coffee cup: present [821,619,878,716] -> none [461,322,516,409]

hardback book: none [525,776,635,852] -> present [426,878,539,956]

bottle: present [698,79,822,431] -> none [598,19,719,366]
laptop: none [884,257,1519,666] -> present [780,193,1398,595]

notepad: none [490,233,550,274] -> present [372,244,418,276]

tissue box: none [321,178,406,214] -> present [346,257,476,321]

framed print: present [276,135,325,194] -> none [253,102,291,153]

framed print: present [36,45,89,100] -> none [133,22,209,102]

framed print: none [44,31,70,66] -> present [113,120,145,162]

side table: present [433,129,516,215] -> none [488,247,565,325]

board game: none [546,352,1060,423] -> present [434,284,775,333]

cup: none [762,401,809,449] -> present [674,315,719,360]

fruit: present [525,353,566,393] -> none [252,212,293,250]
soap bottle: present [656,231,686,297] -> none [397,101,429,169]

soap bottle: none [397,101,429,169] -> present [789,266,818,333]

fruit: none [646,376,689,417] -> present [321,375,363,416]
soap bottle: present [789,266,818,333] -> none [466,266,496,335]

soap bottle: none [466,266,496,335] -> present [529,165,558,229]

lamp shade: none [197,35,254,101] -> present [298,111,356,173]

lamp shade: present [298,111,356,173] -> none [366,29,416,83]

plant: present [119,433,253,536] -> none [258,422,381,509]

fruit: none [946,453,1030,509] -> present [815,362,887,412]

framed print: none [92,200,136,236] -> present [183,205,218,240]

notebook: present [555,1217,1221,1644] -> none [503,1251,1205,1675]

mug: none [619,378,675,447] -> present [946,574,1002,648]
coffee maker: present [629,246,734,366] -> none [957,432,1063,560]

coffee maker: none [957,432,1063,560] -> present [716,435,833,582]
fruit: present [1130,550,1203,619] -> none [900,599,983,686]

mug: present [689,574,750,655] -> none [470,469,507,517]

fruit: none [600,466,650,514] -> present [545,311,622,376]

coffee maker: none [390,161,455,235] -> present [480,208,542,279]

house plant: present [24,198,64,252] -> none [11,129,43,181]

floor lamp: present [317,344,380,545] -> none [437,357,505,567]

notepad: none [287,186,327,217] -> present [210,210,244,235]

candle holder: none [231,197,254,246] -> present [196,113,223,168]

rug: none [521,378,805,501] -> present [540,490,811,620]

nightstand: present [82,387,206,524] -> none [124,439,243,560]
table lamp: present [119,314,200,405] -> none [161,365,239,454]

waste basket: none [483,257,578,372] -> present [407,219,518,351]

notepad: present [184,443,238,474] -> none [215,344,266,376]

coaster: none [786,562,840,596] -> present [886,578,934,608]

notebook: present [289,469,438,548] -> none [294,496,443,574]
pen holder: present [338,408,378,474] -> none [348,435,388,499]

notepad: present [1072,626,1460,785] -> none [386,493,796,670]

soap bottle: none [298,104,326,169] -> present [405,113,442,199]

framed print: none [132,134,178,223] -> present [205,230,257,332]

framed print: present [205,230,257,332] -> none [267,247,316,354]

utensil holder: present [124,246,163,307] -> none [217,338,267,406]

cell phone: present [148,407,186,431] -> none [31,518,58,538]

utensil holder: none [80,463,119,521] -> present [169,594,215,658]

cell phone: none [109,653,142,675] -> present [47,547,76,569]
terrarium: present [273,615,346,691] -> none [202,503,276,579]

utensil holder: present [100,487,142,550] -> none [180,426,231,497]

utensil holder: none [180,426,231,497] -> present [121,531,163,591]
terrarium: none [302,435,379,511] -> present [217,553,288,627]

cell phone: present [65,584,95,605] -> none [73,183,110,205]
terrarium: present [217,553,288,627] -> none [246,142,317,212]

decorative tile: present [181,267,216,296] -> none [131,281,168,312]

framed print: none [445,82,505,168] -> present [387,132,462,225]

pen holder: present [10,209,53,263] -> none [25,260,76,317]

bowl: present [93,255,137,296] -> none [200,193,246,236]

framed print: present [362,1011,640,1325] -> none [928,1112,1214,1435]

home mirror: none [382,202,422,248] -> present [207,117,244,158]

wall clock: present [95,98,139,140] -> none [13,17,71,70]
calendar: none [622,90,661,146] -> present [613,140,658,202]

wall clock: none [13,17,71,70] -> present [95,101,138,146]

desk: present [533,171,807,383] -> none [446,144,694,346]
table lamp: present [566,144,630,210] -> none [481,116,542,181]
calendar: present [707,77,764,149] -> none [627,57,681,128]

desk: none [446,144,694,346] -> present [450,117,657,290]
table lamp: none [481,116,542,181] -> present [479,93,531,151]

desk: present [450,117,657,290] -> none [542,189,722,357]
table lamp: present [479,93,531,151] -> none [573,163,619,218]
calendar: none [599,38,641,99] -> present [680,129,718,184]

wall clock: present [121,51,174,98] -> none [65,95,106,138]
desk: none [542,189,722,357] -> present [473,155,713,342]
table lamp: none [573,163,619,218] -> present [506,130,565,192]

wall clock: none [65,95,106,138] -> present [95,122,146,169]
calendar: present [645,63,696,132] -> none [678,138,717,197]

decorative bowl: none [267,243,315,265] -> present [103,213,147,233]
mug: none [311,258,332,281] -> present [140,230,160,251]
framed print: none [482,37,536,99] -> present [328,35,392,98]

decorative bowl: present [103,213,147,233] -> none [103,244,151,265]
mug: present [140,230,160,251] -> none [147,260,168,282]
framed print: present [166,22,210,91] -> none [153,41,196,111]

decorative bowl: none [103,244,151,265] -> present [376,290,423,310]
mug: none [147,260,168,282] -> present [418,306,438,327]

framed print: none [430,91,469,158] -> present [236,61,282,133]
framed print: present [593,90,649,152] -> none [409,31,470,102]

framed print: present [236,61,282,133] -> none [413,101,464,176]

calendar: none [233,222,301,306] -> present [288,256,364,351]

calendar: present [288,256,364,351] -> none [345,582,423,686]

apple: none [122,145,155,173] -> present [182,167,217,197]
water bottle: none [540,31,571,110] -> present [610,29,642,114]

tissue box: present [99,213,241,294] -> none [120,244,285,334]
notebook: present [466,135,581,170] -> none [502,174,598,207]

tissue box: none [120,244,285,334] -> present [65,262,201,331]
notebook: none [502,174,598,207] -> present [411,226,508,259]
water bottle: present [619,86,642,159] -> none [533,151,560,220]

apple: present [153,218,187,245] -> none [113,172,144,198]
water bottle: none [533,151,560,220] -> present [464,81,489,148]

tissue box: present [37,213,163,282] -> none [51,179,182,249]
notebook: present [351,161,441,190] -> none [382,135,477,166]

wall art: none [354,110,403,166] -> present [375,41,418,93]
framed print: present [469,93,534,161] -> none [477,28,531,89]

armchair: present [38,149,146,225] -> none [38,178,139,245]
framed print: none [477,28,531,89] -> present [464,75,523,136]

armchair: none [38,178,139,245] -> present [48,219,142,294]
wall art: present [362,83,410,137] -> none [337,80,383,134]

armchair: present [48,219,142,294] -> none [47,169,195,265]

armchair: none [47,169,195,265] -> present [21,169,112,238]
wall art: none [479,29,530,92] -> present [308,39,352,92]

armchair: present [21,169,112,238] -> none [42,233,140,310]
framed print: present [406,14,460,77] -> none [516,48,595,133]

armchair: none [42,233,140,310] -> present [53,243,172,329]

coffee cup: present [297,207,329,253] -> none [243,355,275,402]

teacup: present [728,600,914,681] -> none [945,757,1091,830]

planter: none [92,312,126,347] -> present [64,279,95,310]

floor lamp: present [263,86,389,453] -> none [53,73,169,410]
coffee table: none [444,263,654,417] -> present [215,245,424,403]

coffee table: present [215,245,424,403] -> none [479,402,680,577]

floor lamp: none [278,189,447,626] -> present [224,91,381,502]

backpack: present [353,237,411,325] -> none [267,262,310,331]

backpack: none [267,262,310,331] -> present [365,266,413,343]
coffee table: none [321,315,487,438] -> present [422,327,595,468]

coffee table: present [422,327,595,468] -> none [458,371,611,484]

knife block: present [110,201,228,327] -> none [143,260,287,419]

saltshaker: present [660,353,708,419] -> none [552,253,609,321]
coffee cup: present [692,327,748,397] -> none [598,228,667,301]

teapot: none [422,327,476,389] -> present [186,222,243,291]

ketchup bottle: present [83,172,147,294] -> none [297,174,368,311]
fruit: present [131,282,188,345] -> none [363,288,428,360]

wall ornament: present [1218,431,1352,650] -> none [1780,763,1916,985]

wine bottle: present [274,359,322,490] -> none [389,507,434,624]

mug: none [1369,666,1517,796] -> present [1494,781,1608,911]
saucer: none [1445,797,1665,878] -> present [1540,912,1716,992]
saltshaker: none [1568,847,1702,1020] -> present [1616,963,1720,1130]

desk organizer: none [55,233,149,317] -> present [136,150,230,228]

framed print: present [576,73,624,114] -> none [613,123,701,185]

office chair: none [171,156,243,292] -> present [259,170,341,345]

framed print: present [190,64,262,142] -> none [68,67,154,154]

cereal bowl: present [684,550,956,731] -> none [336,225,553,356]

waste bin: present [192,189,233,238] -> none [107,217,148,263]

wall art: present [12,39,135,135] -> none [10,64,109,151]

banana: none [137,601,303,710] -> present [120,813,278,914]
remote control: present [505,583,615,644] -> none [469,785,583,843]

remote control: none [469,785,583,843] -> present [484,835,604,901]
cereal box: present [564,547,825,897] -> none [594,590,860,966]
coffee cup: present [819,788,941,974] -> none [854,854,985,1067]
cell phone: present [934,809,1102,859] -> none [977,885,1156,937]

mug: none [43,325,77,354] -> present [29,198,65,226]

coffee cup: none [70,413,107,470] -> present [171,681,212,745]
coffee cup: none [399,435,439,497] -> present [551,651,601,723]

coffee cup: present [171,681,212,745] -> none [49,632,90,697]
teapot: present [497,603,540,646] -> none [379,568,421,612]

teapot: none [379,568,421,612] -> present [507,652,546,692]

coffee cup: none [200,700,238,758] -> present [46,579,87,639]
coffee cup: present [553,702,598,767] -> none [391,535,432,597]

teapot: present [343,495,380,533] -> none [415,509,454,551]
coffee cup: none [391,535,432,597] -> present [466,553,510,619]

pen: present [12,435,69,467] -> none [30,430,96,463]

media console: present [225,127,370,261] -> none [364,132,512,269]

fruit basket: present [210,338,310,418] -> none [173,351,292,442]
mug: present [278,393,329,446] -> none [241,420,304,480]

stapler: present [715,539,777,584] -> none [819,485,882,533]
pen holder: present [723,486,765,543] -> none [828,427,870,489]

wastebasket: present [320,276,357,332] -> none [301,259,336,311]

* _Directions_
Send back exactly the lines of the listing above starting at the one with "armchair: present [21,169,112,238]" and ending at the one with "coffee table: none [321,315,487,438]", inclusive, and no others.

* _Answer area_
armchair: present [21,169,112,238] -> none [42,233,140,310]
framed print: present [406,14,460,77] -> none [516,48,595,133]

armchair: none [42,233,140,310] -> present [53,243,172,329]

coffee cup: present [297,207,329,253] -> none [243,355,275,402]

teacup: present [728,600,914,681] -> none [945,757,1091,830]

planter: none [92,312,126,347] -> present [64,279,95,310]

floor lamp: present [263,86,389,453] -> none [53,73,169,410]
coffee table: none [444,263,654,417] -> present [215,245,424,403]

coffee table: present [215,245,424,403] -> none [479,402,680,577]

floor lamp: none [278,189,447,626] -> present [224,91,381,502]

backpack: present [353,237,411,325] -> none [267,262,310,331]

backpack: none [267,262,310,331] -> present [365,266,413,343]
coffee table: none [321,315,487,438] -> present [422,327,595,468]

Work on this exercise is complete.